Task input:
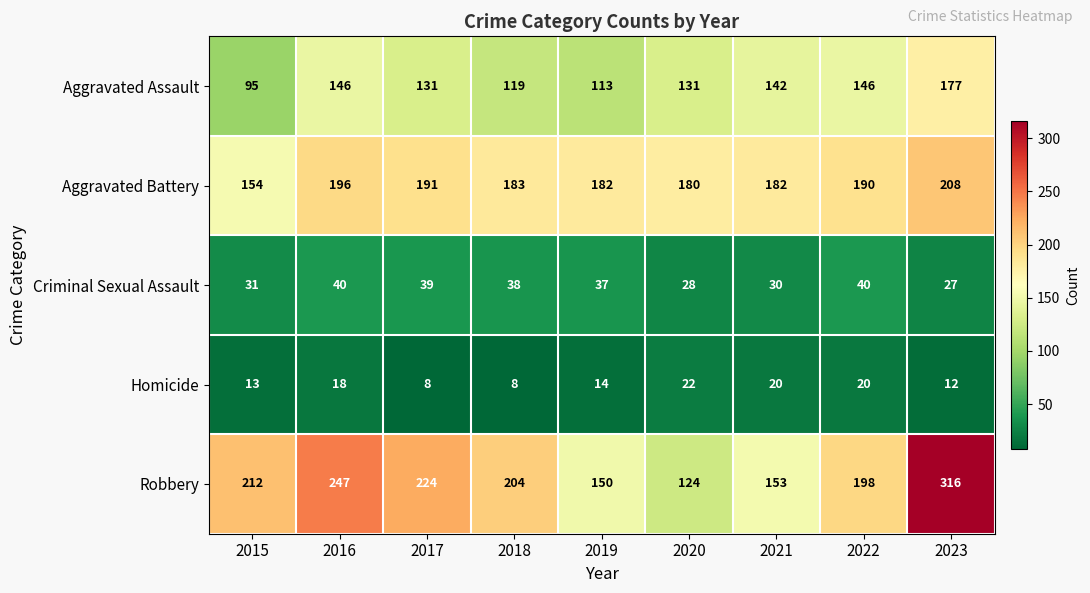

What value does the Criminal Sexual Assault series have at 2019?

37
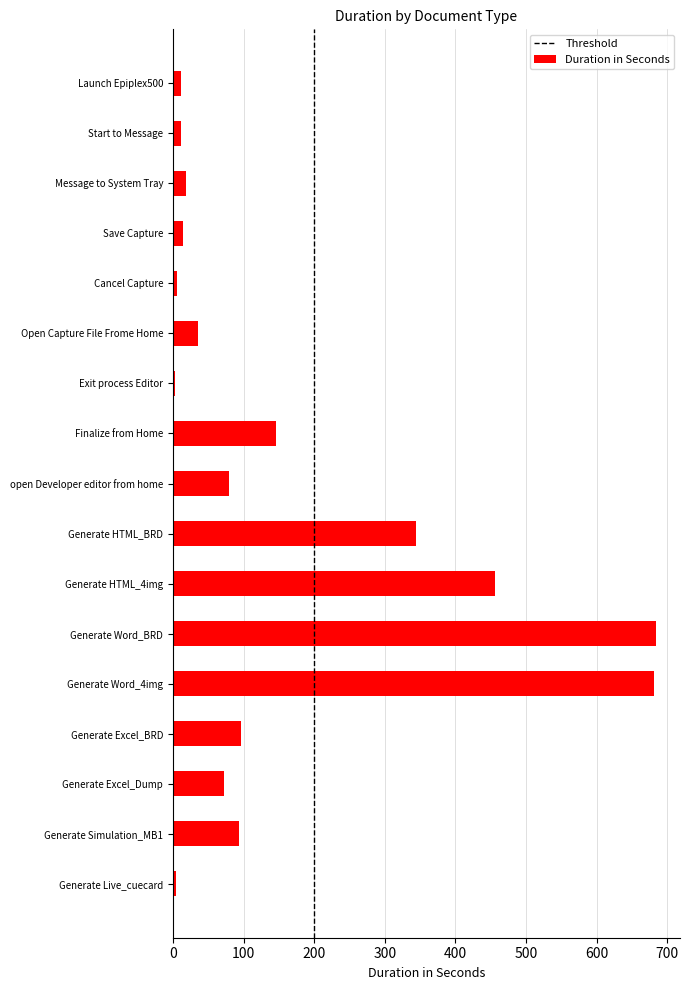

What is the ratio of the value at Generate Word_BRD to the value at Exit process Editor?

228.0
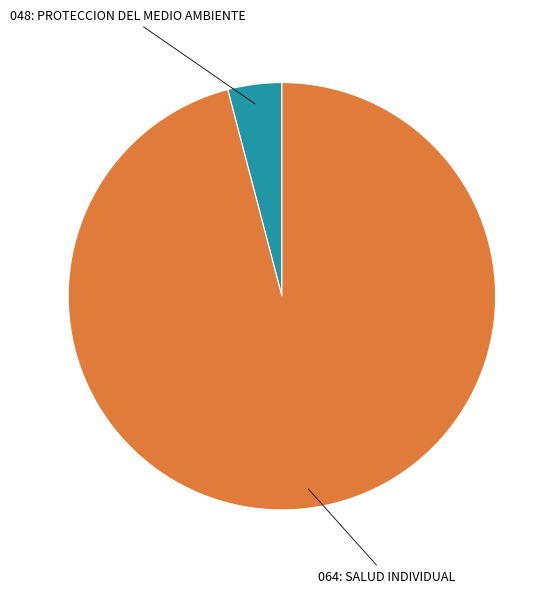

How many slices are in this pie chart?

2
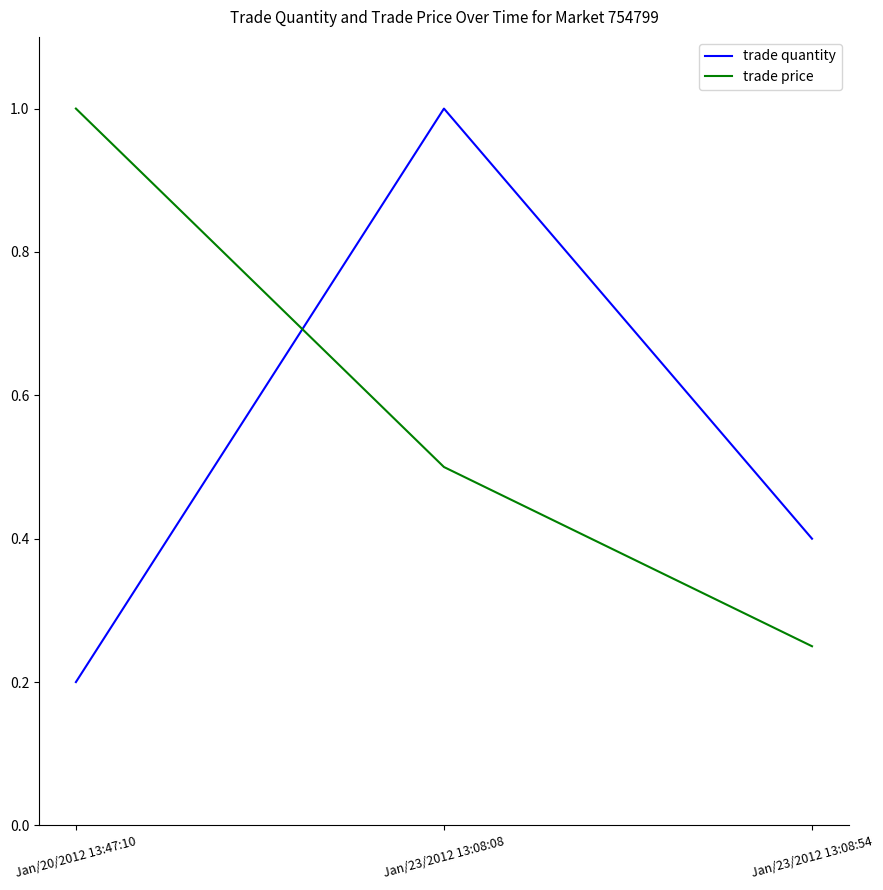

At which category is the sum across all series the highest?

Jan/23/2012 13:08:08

* * *

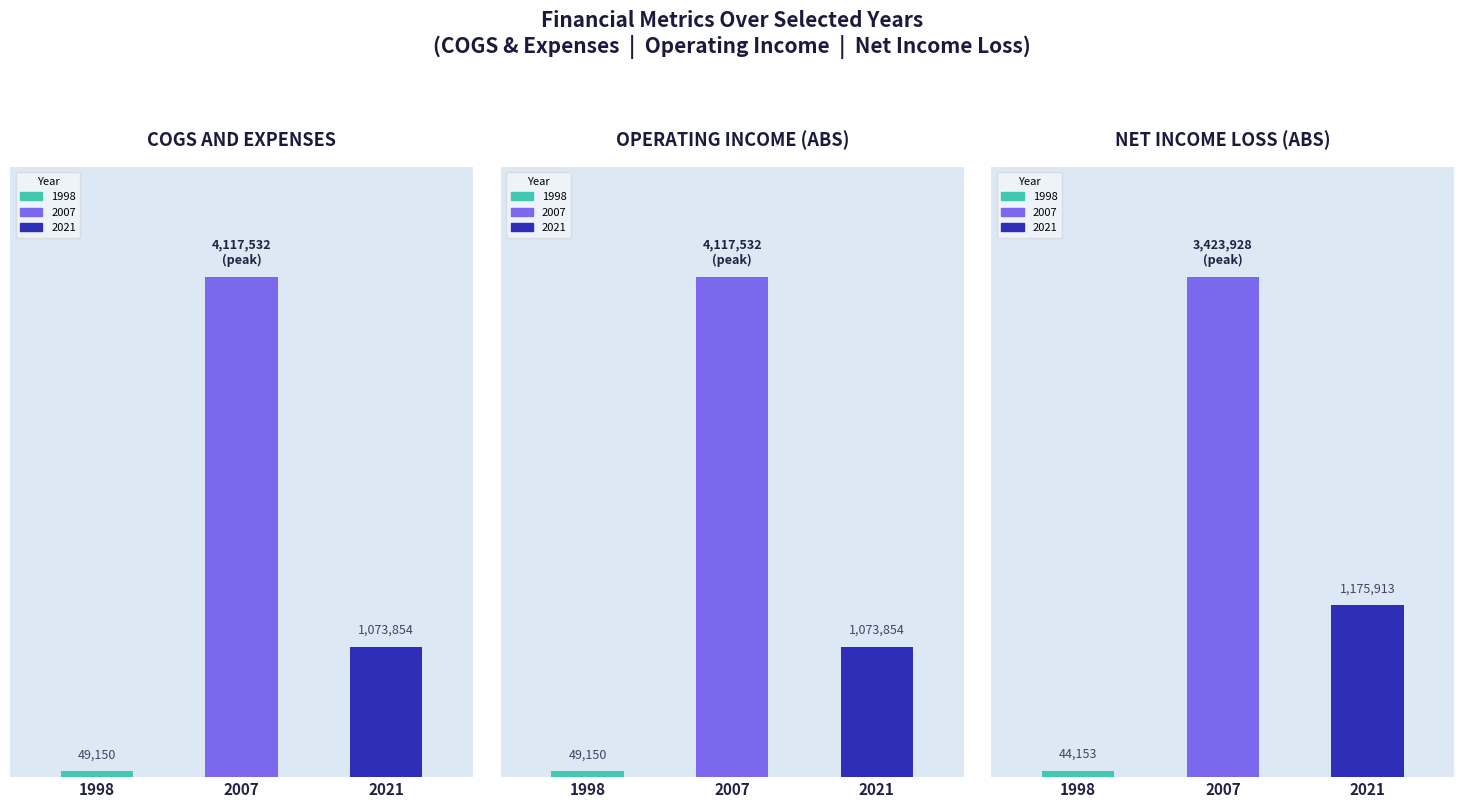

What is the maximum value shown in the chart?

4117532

Work required: Render the stretch of the listing that opens with the line containing "What value does" and closes with the line containing "At which category" as a Markdown table with the columns Row and Text, one numbered line per row. Omit blank lines and the picture lines.

Exercise output:
| Row | Text |
|---|---|
| 1 | What value does the Criminal Sexual Assault series have at 2019? |
| 2 | 37 |
| 3 | What is the ratio of the value at Generate Word_BRD to the value at Exit process Editor? |
| 4 | 228.0 |
| 5 | How many slices are in this pie chart? |
| 6 | 2 |
| 7 | At which category is the sum across all series the highest? |